How Fraud Examiners Can Use Benford’s Law to Detect Fraud with a Click of a Button (Without Complex Excel Formulas)?

If you’re a fraud examiner in 2022 based in the USA, your work is cut out for you. You’re tasked with analyzing thousands of datasets to identify the perpetrators in what the papers call an “epic swindle” (aka fraud) of COVID-19 relief funds by individuals, businesses, and even organized crime syndicates. 

You’re using your tried and true tactics to carry out your work.
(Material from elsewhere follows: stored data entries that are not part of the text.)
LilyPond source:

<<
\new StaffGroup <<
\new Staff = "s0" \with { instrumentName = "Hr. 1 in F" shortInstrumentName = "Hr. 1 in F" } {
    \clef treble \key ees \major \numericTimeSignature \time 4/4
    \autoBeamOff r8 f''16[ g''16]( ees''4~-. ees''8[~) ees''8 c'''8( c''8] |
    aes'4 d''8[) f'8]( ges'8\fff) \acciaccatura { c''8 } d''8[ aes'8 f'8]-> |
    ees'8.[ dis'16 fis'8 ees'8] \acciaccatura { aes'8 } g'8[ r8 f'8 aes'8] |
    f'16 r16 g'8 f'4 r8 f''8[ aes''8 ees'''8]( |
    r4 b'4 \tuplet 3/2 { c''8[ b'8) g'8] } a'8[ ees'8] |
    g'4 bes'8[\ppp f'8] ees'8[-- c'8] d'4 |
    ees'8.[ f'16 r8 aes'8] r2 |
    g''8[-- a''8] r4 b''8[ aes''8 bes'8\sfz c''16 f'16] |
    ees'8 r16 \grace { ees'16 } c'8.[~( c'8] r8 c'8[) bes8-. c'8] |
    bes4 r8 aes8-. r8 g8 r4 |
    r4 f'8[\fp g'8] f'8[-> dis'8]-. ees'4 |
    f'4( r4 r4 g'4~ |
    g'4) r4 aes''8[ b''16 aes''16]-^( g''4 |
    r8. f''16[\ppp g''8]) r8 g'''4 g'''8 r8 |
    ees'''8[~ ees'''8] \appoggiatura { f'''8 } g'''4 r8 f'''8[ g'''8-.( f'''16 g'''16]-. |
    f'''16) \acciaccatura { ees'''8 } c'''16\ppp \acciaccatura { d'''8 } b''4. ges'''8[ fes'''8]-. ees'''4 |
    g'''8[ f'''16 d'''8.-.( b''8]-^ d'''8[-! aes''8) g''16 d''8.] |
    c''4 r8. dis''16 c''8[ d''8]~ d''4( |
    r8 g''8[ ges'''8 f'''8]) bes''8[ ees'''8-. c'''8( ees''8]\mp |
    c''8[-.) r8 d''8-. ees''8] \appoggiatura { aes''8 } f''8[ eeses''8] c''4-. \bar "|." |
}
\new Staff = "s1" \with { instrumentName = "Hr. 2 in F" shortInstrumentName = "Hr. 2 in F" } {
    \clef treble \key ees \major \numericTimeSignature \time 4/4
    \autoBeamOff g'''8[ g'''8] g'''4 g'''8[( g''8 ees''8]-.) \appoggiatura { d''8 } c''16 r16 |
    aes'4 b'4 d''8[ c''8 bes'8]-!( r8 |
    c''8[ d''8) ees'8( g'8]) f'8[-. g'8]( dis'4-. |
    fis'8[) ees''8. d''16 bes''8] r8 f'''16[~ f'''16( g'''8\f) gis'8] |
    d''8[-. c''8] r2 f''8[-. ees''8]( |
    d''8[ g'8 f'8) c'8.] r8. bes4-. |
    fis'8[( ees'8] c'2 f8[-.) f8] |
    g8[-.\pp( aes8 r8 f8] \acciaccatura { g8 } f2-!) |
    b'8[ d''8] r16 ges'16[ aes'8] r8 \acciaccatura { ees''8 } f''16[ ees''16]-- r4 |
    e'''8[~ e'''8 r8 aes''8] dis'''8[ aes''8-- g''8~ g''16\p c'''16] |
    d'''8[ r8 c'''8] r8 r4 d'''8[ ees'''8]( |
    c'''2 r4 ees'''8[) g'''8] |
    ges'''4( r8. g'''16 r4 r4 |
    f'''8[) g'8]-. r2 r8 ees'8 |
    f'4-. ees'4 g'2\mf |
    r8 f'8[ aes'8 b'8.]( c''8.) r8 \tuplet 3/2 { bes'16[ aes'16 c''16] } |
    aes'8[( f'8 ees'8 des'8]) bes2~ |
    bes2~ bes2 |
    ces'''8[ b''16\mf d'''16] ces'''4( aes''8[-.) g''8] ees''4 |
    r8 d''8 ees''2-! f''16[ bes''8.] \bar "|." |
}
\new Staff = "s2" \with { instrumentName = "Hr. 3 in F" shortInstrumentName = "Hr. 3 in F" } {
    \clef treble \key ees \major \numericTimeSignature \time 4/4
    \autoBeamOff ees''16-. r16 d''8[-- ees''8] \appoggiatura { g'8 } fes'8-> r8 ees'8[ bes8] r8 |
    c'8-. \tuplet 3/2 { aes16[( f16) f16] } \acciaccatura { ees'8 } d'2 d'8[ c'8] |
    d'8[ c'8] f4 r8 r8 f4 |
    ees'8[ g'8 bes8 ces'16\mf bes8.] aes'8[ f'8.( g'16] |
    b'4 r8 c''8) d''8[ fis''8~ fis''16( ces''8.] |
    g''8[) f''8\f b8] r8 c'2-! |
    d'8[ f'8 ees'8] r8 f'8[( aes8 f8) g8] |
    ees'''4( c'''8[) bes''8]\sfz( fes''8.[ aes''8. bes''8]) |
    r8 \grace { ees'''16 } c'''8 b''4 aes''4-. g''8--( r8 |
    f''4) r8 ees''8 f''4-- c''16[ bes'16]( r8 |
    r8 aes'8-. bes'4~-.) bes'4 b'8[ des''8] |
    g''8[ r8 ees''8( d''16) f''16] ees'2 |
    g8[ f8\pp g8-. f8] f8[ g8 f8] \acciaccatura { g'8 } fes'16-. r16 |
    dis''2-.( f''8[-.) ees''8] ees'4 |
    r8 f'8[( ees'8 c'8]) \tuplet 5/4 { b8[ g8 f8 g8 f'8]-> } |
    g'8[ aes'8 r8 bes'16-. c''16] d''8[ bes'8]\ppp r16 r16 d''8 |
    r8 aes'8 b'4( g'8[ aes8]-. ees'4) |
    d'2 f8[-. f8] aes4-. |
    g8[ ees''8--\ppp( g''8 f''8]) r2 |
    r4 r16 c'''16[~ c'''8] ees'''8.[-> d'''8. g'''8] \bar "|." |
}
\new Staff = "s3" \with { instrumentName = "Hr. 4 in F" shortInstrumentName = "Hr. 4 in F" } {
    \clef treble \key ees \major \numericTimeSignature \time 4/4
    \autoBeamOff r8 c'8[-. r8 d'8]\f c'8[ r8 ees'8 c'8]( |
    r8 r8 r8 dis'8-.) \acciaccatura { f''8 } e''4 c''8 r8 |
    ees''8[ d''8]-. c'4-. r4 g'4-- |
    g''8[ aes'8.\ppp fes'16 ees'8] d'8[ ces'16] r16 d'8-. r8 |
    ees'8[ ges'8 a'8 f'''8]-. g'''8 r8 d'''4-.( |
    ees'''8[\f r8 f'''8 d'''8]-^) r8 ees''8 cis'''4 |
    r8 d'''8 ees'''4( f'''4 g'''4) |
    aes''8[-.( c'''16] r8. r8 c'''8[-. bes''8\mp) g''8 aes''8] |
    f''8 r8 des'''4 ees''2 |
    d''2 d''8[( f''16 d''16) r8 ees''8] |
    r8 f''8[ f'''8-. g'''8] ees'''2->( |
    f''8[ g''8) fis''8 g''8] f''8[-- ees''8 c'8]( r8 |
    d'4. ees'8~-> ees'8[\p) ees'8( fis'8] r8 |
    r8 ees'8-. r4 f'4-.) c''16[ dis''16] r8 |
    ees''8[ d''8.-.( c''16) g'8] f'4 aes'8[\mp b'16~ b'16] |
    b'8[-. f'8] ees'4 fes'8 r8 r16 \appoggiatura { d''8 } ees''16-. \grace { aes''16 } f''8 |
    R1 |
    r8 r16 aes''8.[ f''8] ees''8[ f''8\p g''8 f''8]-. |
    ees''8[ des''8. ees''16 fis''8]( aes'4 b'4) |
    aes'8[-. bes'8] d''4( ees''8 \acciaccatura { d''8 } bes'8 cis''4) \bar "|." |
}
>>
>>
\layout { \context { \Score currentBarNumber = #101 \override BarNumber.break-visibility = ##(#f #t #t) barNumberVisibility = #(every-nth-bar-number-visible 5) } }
For example, you might use Excel to detect unusual trends, comparing transaction dates with individual patterns to look for fraudulent activity.  

You might even use Benford’s Law — a common tactic in fraud investigations to discover ingenuine data reporting. To use it, most fraud examiners plug complex calculations into Excel to assess thousands of datasets. 

But despite Excel’s functionality, assessing Benford’s Law is time-consuming and tedious. 

You’re overworked and frustrated. But, most importantly, you want to speed up the process of recovering billions stolen through COVID relief fraud. 

ScanWriter’s made-for-purpose software can help you assess Benford’s Law quickly and seamlessly in a single click.

The result? Fraud examiners can weigh datasets against Benford’s Law in seconds — no more spending precious time and energy with complex Excel calculations. 

Today, we’ll explore:

  • Benford’s Law and how to use it in Excel
  • How Benford’s Law supports fraud investigations
  • How to use Benford’s Law in seconds with ScanWriter

Benford’s Law | Microsoft Excel v. ScanWriter

Benford’s Law is a mathematical principle showing lower-value numbers as prevalent among first digits for various financial data points. 

Think of any report with numbers. Corporation sales data? A country’s cancer-case reporting? Time and time again, large number sets reflect a distribution consistent with Benford’s Law — as long as they’re manually entered. 

About 30% of the data figures will start with the digit 1. Then, 18% will start with 2, sloping downward to the smallest proportion beginning with 9. 

Now, you can automate a Power BI visualization chart in ScanWriter to assess Benford’s Law in financial data sets. Displayed as a line graph, the line should ideally start at the top and slope downwards as you pass through numbers 1 to 9. Any discrepancies or deviations from the Benford line indicate the numbers were manipulated by fraudsters. 

The time to create one? Seconds, in ScanWriter. 

Of course, you could do the same in Excel — but it’s more complex and takes a while.